Down the street from the Watering Trough, Tony Vasquez runs down-home Frankie’s Grill (678-3499), a converted house with authentic Mexican and American grill fare as filling as the place is no-frills: Big Boo burgers ($7.69), barbecue tri-tip ($13.99), lengua ranchera ($9.79) and a chile relleno ($10.99) so robust it stuffed two of us. (Get more Frankie’s fun on the previous page.)
“It’s not happening in Soledad,” Vasquez says. “It’s happening here.”
But he’s never been to Pinnacles. Between its singular mix of bobcats and bats and towering topography, the park makes a natural case for itself as the heart of South County. Its west gate actually empties onto the Monterey County Wine Trail, and more than 10 strong wineries sit within five miles – including Wrath, Hahn, Paraiso and Ventana. For now, though, as lodging and infrastructure – or even a rock-climbing gear store – are scarce, the city of Soledad’s soul is closer to the blue-collar Watering Trough and funky Frankie’s than it is tourism and the prairie falcons and California buckeyes of our newest national park.
But there’s something about the area – the uniquely slanted front stairs at Frankie’s, the steep rock stairs at the heights of the Pinnacles – that confirms steps, baby steps, are precisely what should be happening in Soledad.
QUICKBITES
•Bernardus GM Mike Oprish is Monterey County Hospitality Association’s professional of the year. Dinner March 15 at Hyatt Regency Monterey ($150) to celebrate the very deserving guy. More at 626-8636.
• Crown and Anchor (649-6496) has lamb shanks braised in Guinness ($17) that my Hellam’s homies call fall-apart-fuggetaboutit good. Or in one syllable: Wow.
• Surf N Sand (624-1805) offers tastes on Deerfield Ranch 5-8pm Thursday, March 7.
•Andre’s Bouchee Bistro (626-7880) has a fun and avant-garde one-off going Wednesday, March 20, with six Chef Jacques Zagouri courses (think veal sweetbreads in lobster sauce) paired with at least 12 Sommelier Dmitri Ruban choices ($145), each dish getting a French and California standout to compare blind.
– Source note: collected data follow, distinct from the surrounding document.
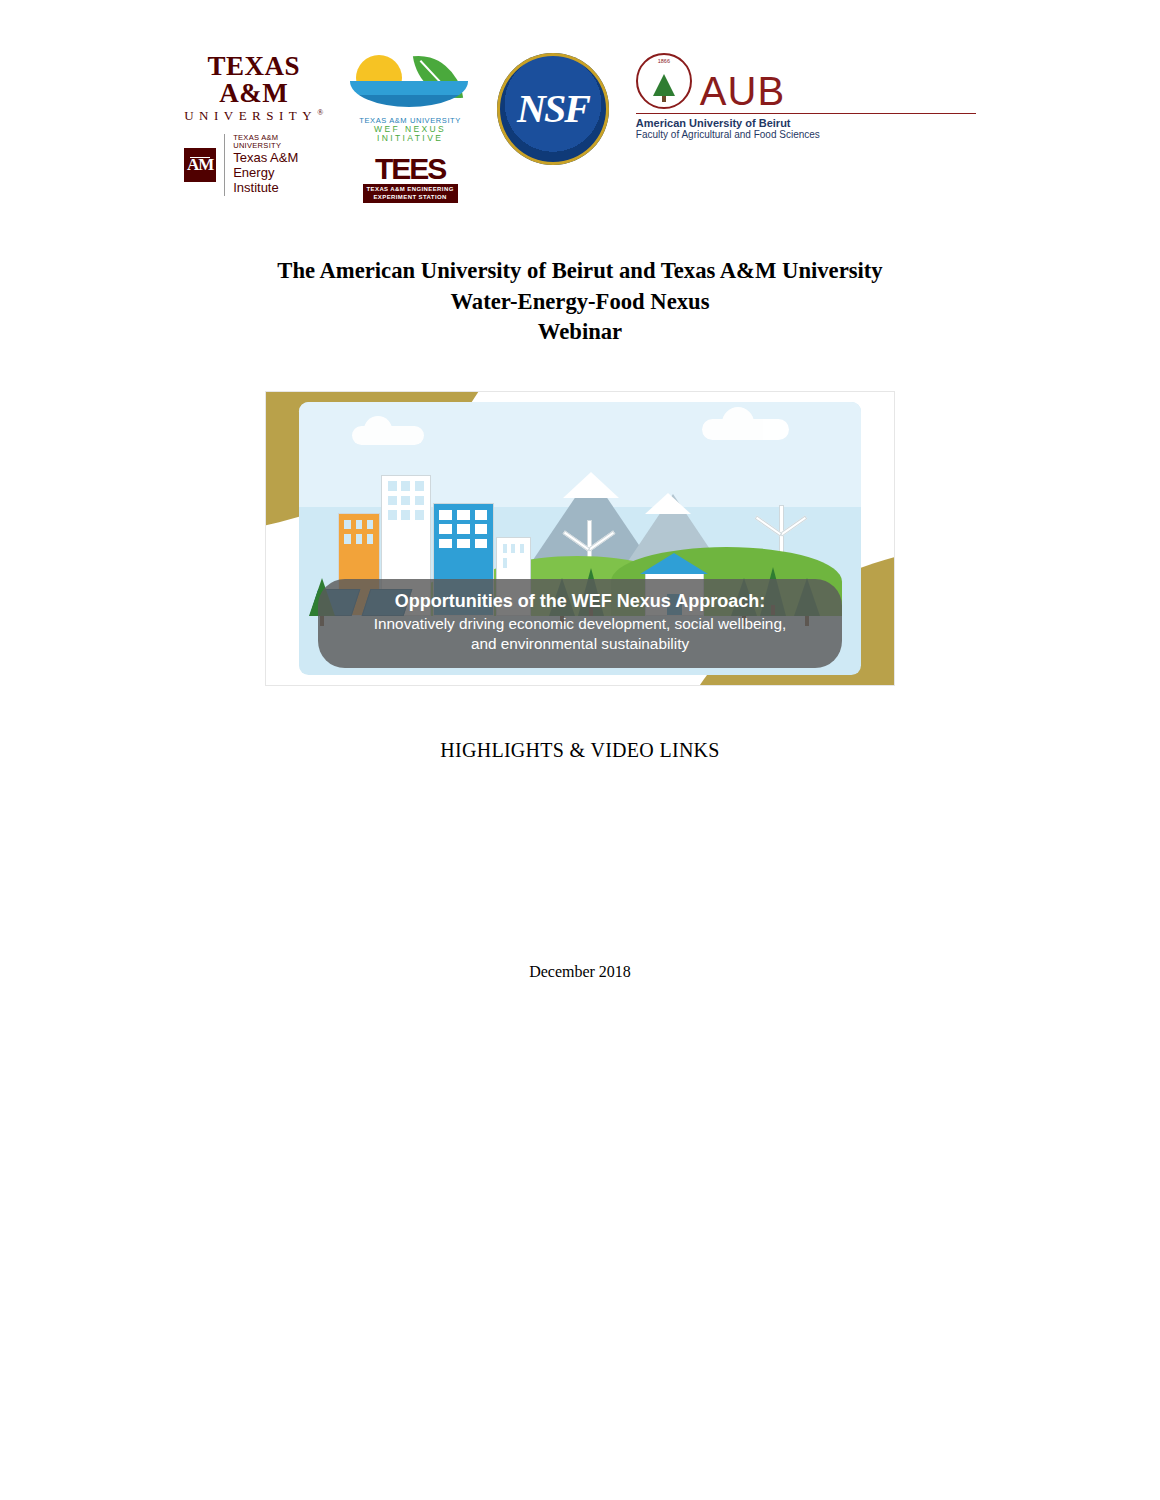TEXAS A&M
UNIVERSITY®
AM
Texas A&M University
Texas A&M
Energy Institute
TEXAS A&M UNIVERSITY
WEF NEXUS INITIATIVE
TEES
TEXAS A&M ENGINEERING
EXPERIMENT STATION
NSF
1866
AUB
American University of Beirut
Faculty of Agricultural and Food Sciences
The American University of Beirut and Texas A&M University
Water-Energy-Food Nexus
Webinar
Opportunities of the WEF Nexus Approach:
Innovatively driving economic development, social wellbeing,
and environmental sustainability
HIGHLIGHTS & VIDEO LINKS
December 2018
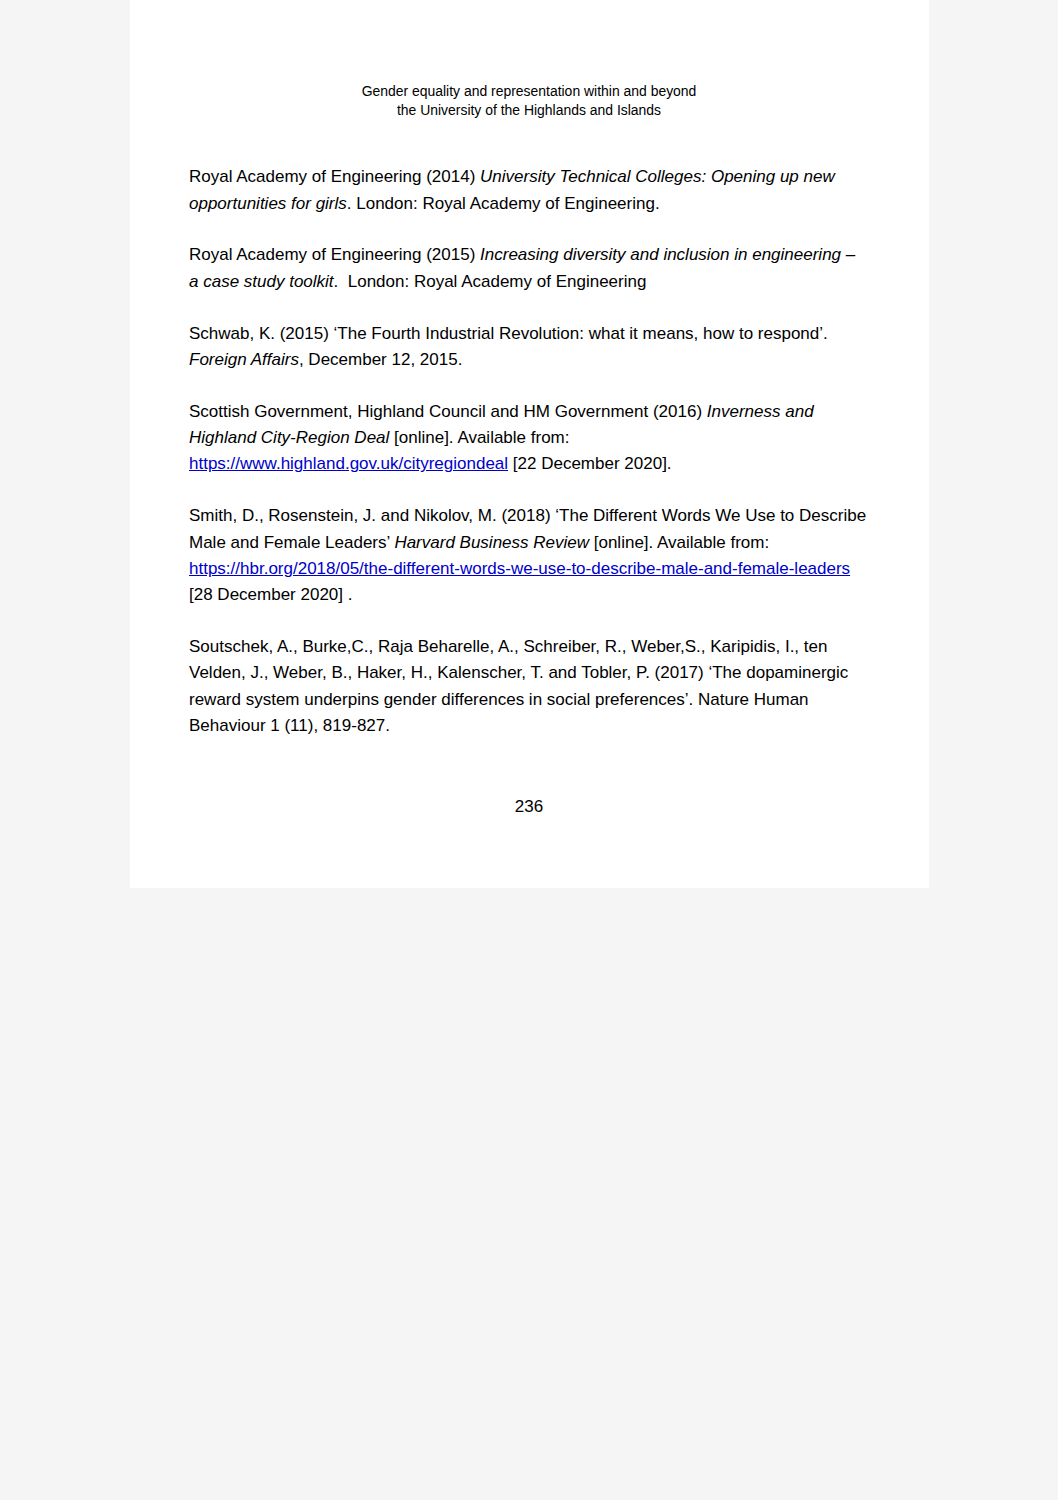Gender equality and representation within and beyond
the University of the Highlands and Islands
Royal Academy of Engineering (2014) University Technical Colleges: Opening up new opportunities for girls. London: Royal Academy of Engineering.
Royal Academy of Engineering (2015) Increasing diversity and inclusion in engineering – a case study toolkit. London: Royal Academy of Engineering
Schwab, K. (2015) ‘The Fourth Industrial Revolution: what it means, how to respond’. Foreign Affairs, December 12, 2015.
Scottish Government, Highland Council and HM Government (2016) Inverness and Highland City-Region Deal [online]. Available from: https://www.highland.gov.uk/cityregiondeal [22 December 2020].
Smith, D., Rosenstein, J. and Nikolov, M. (2018) ‘The Different Words We Use to Describe Male and Female Leaders’ Harvard Business Review [online]. Available from: https://hbr.org/2018/05/the-different-words-we-use-to-describe-male-and-female-leaders [28 December 2020] .
Soutschek, A., Burke,C., Raja Beharelle, A., Schreiber, R., Weber,S., Karipidis, I., ten Velden, J., Weber, B., Haker, H., Kalenscher, T. and Tobler, P. (2017) ‘The dopaminergic reward system underpins gender differences in social preferences’. Nature Human Behaviour 1 (11), 819-827.
236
•First Thursdays, the second phase at Independent Marketplace (394-6000), starts Thursday, March 7, with a $25 farm fresh pop-up dinner after a modest market.
• Last week, the second 2013 winemakers dinner at Hyatt Carmel Highlands – with Morgan Twain Petersen and his Bedrock Wine Co. juice – was nothing less than a revelation, from the cuisine (bone-marrow-crusted Wagyu, for instance) to the crazy-inspired old world wine (who knew field blends could be so damn beautiful). Expect more on the blog soon, and expect more of the same at Highlands (622-5445) with the third installment ($125) March 21 with Rolando Herrera and the wines of Mi Sueño and the Highlands dynamic Jacques Melac-Matt Bolton-Paul Fried-Gina Hudson team.
• Restaurant 1833 (643-1833) dropped a fresh seasonal lineup of cocktails last weekend. The 5-6:30pm social hour, with $5.50 drinks and $6 wines, ranks among the good times to get by and try what Mike Lay’s laying down. Try the Stormy Phosphate.
•“National parks are the best idea we ever had,” Wallace Stegner said in 1983. “Absolutely American, absolutely democratic, they reflect us at our best rather than our worst.”